Wer immer schaut, was andere besser machen, wird irgendwann verrückt. Wie man dem Konkurrenzdruck entkommt

Dass Kommilitonen manchmal zum Fürchten sind, das hat Theresia Oberhaus, 23, das letzte Mal in einem Berliner Bus gespürt. Es ist ein entspannter Morgen im schönsten Frühjahr, als sie friedlich am Fensterplatz sitzt und durch die Scheiben ihre Kommilitonin Lara* an der Haltestelle stehen sieht. Theresia flüstert ein leises "O Gott", steht ruckartig auf, setzt sich mit dem Rücken zur Tür und beugt sich tief über den Roman, der aufgeschlagen in ihrem Schoß liegt – als von hinten jemand durch die Menschenmenge ruft: "Hey, Theresia! Mensch! Du in Berlin?"

Ein Zusammentreffen mit Lara ist wirklich nicht das, was Theresia an diesem Morgen gebrauchen kann. Jetzt geht es los, die Fragen nach dem Studium, das Reden über Noten, das Lästern über Kommilitonen. Und das um acht Uhr morgens. Theresia will nicht wissen, welche Bekannte zwei Jobangebote von Unternehmensberatungen hat. Sie will auch nicht über ihre Abschlussnote reden oder die Verlaufsplanung ihres weiteren Werdegangs in Stichworten referieren. Sie will, bitte schön, einfach im Bus sitzen und ihr Buch lesen. Lara stellt mit Begeisterung in den Augen die unheilvollste aller Fragen: "Und? Was machst du so momentan?"

Also erzählt Theresia alles, vom Praktikum beim Mischkonzern Unilever, von ihrer freien Mitarbeit im Anschluss, von ihren Plänen für das Masterstudium im Herbst. Und Lara erzählt auch alles, weil Theresia sie im Gegenzug danach fragt, aus Höflichkeit. Und jeder Passant hätte an diesem Morgen in Berlin zwei jungen Frauen zuhören können, die sich gegenseitig mit dem Inhalt ihrer Lebensläufe bombardierten wie Bewerber in einem Vorstellungsgespräch: meine Note, mein Praktikum, meine Zufriedenheit. Und deine?
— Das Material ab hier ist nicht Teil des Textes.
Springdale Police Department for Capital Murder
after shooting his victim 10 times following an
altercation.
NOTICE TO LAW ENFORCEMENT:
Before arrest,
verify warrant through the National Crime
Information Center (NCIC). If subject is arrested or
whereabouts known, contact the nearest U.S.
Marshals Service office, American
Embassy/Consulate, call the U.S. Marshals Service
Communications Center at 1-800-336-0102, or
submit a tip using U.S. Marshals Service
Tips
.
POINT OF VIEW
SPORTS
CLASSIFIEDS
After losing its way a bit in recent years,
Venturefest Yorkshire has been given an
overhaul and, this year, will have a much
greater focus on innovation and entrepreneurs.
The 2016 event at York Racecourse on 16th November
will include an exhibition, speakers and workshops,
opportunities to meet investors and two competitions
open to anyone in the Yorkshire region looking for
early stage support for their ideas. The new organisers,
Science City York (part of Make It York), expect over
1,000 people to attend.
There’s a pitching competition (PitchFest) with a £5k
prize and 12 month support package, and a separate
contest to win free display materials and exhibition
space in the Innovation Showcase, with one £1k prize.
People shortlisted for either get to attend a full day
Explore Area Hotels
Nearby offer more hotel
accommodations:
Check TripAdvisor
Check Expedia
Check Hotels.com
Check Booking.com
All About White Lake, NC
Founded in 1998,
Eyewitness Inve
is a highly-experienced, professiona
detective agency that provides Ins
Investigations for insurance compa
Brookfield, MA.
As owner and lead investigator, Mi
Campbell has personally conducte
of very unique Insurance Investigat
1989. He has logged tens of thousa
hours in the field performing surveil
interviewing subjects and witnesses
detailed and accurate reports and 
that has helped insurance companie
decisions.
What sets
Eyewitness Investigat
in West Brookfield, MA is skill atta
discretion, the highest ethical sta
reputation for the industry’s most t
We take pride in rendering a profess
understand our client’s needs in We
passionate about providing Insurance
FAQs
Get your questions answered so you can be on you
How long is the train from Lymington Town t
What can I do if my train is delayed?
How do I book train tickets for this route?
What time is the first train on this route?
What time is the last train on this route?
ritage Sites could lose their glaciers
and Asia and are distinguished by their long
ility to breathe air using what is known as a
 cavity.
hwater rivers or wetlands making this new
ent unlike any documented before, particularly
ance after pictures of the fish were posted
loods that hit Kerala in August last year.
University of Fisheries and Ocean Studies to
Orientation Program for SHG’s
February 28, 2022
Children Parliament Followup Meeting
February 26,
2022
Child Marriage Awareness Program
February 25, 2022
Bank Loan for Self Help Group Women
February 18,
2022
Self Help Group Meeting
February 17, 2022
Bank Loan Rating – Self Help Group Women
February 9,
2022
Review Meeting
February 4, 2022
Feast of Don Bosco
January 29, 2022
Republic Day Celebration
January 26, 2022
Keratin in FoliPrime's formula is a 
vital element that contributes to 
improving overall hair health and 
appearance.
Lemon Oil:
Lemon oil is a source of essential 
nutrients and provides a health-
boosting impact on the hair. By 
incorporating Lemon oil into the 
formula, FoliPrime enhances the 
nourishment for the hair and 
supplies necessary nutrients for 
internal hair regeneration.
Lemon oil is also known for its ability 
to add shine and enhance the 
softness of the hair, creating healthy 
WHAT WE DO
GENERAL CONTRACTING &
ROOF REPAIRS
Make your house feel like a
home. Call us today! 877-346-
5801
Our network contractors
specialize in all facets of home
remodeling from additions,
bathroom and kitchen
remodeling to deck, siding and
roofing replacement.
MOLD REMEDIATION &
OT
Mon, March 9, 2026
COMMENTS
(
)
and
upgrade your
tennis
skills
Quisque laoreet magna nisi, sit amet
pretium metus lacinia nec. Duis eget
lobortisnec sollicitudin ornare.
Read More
Man kennt die Floskeln, mit denen solche Gespräche geführt werden, sie sind ein Code unter Studenten, eine Art Geheimsprache, die jeder Eingeweihte auf Anhieb versteht. "Und, was macht bei dir so das Studium?" ist so eine Floskel. Oder, nach einem Vorstellungsgespräch: "Na? Wie liefs bei dir?" Oder, für die ganz Subtilen: "Ach, du hast ja sowieso immer eine Eins!" Womit sie die folgende Antwort provozieren wollen: "Aber bei dir läuft es doch auch super!" Solche Unterhaltungen sind nichts Bösartiges, sie haben nicht immer etwas mit Neid zu tun oder mit Angeberei. Sie sind die Aufforderung für einen Tauschhandel: Sag mir, was du hast, dann sage ich dir, was ich habe, und wir bekommen beide eine Antwort auf unsere eigentliche Frage: "Wie gut bin ich wirklich?"